Rep. Debra Heffernan, a Democrat, is the primary sponsor of House Bill 320. Doctors are currently the only people in Delaware approved to prescribe medication for the termination of pregnancy, she said.

“This is important because we all read in the newspaper about the provider shortage we have in this state,” she said at the hearing. “It’s time to remove this prohibition.”

“In many practices, doctors are not the primary person in the practice,” she said. “The doctors may not have the time for these prescriptions. This increases access for women in Delaware.”

Joseph Fitzgerald, representative for the Catholic Diocese of Wilmington, told the panel the diocese opposes HB320. He said the bill is not consistent with the church’s position and this authorization should not be extended beyond physicians. He said the diocese and U.S. Conference of Catholic Bishops are opposed to all chemical abortions.

“I call on leaders of every level of government to stand with women in need by promoting policies that recognize the value and human dignity of both mother and child, rather than further promoting the devastating tragedy of abortion,” said Baltimore Archbishop William E. Lori, chairman of the USCCB Committee on Pro-Life Activities, in a December statement.

Committee member Rep. Richard G. Collins, a Republican, spoke out against the bill.

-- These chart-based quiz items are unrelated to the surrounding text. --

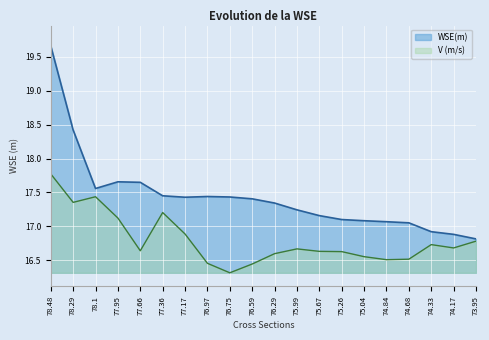

How many series are shown in this chart?

2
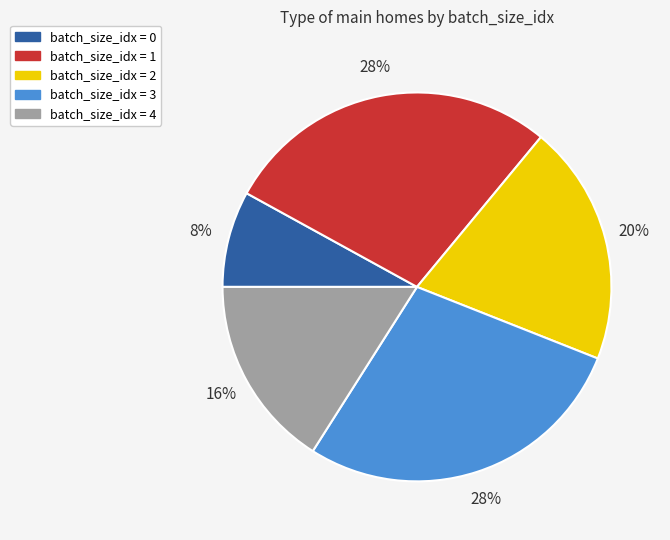

To the nearest percent, what is the difference between the largest and smallest slice percentages?

20%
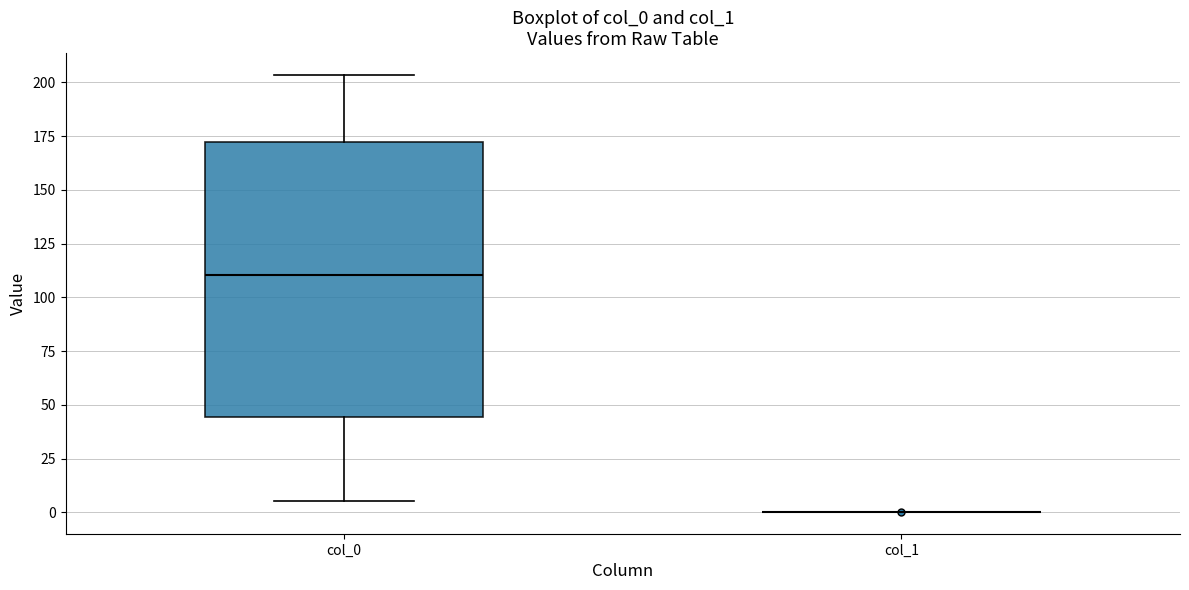

Reading left to right, read every box against the y-axis: the position of its median line, the range the box covers, and the ends of its whiskers. The values are not printed on the chart, so give them approximately, as read against the axis.

col_0: median 110, box 45 to 170, whiskers 5 to 205
col_1: box collapsed to a line at 0, whiskers 0 to 0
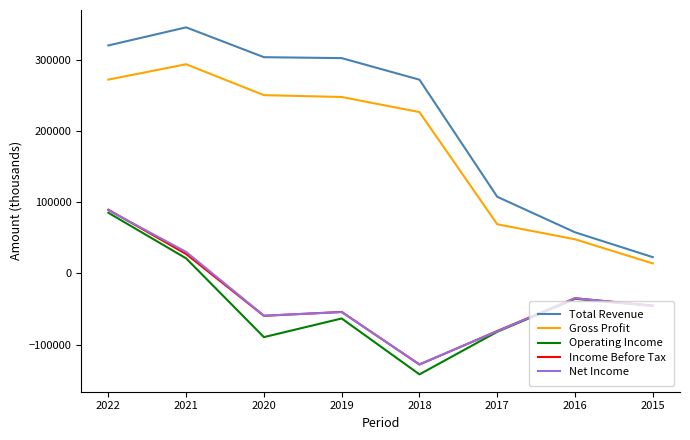

The value of Gross Profit at 2015 is 14000. True or false?

True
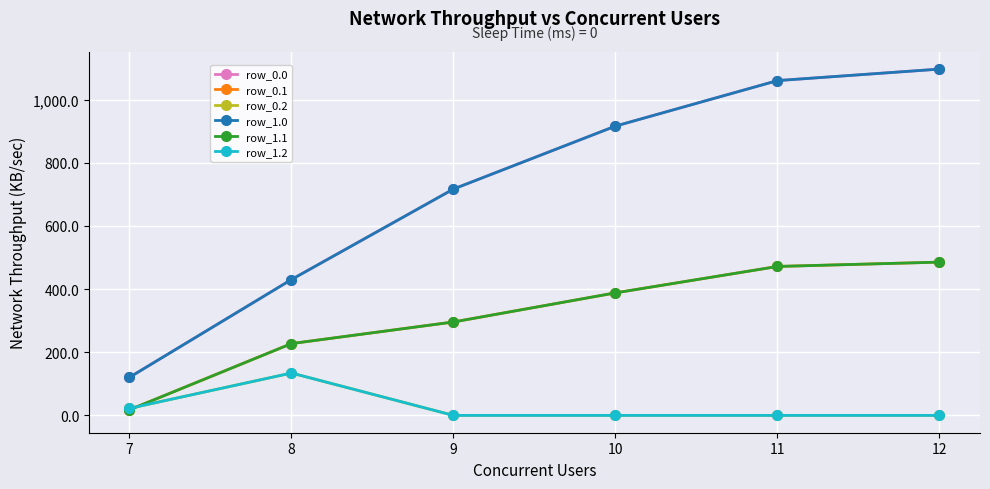

True or false: row_0.0 has a value of 67.6 at 7.

False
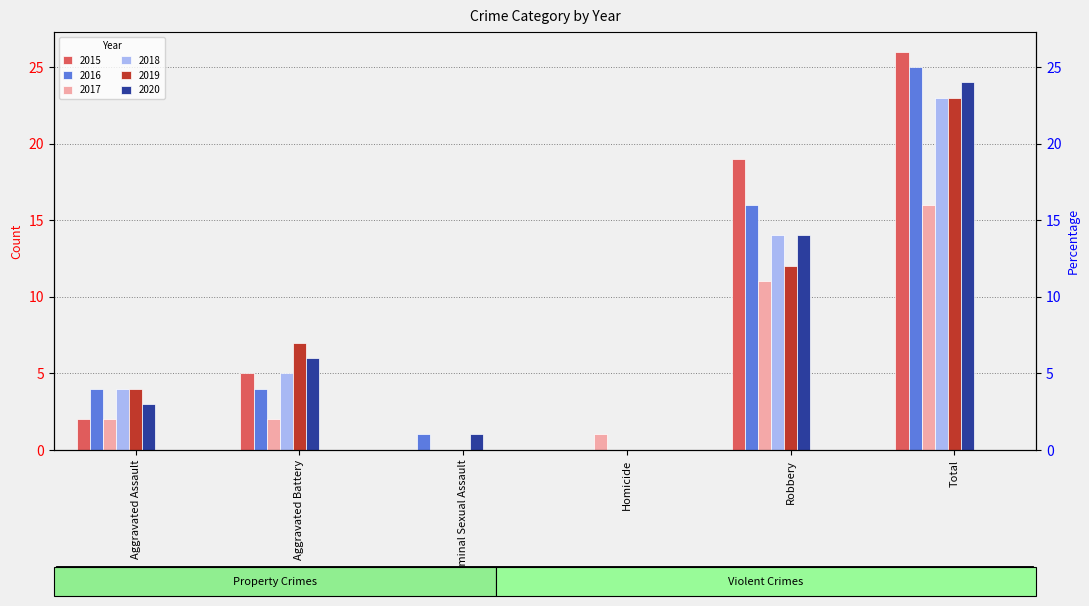

How many groups of bars are there?

6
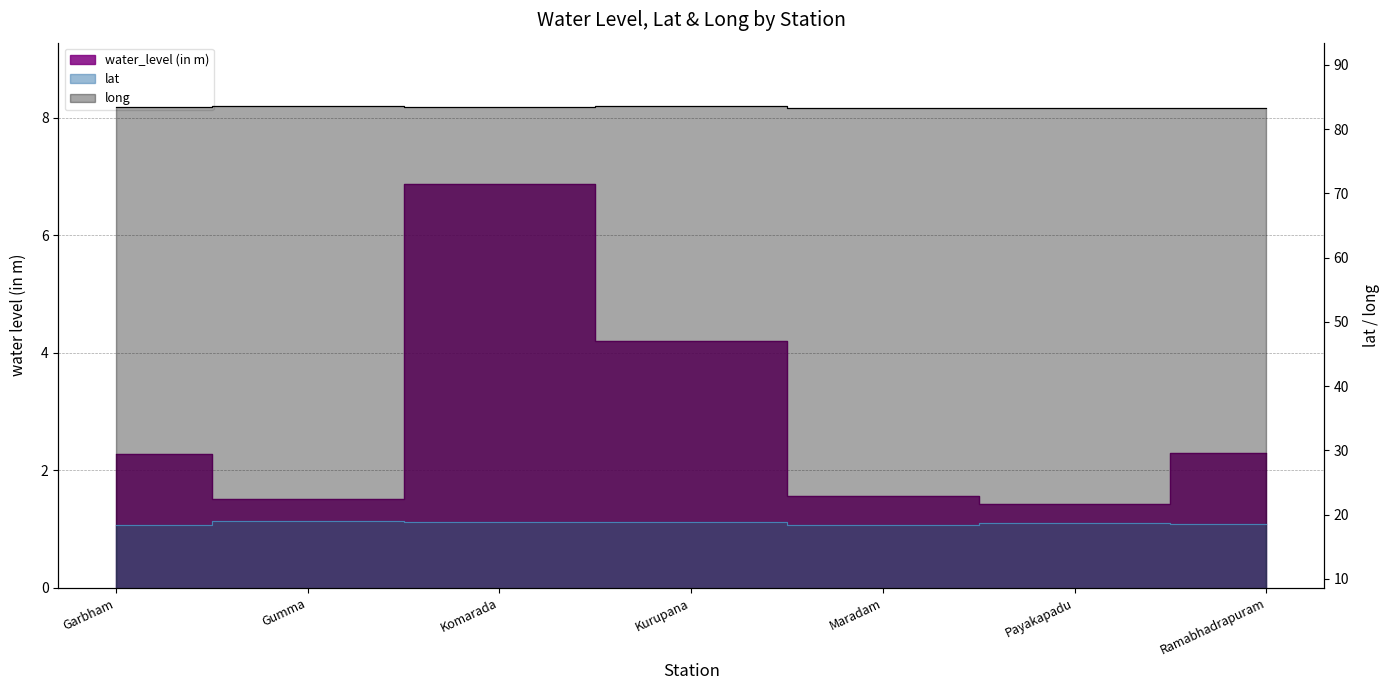

What is the maximum value shown in the chart?

83.6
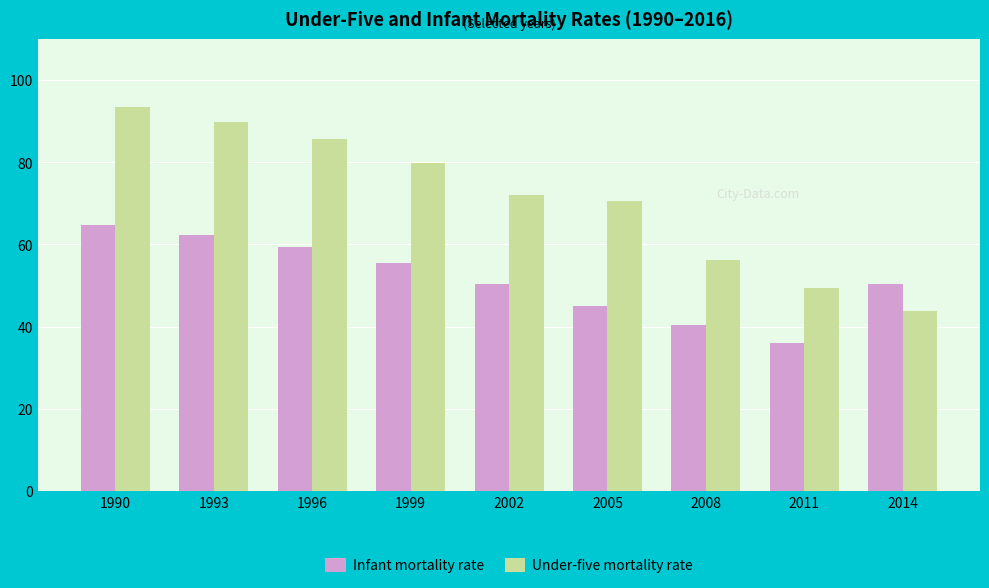

How many values in the Under-five mortality rate series are below 72?

4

“I cannot understand the dispassion behind abortion,” Collins said. “I just wish somebody can explain to me, in a moral way, why we do these things.”

Retired nurse Bess McEnany testified she envisions chemical abortions being made available in school wellness centers.

“I can foresee that will be the next step,” McEnany said. “We’ve gone from contraception available in public schools to the likelihood of abortion in our wellness centers. Outside of a full-service medical facility, a chemical abortion can be deadly.”

Moira Sheridan, president of Delaware Right to Life, called the bill “dangerous and a disservice to women. It dissolves the mantra that an abortion is between a woman and her doctor. This bill will brush abortion even more into the darkness.”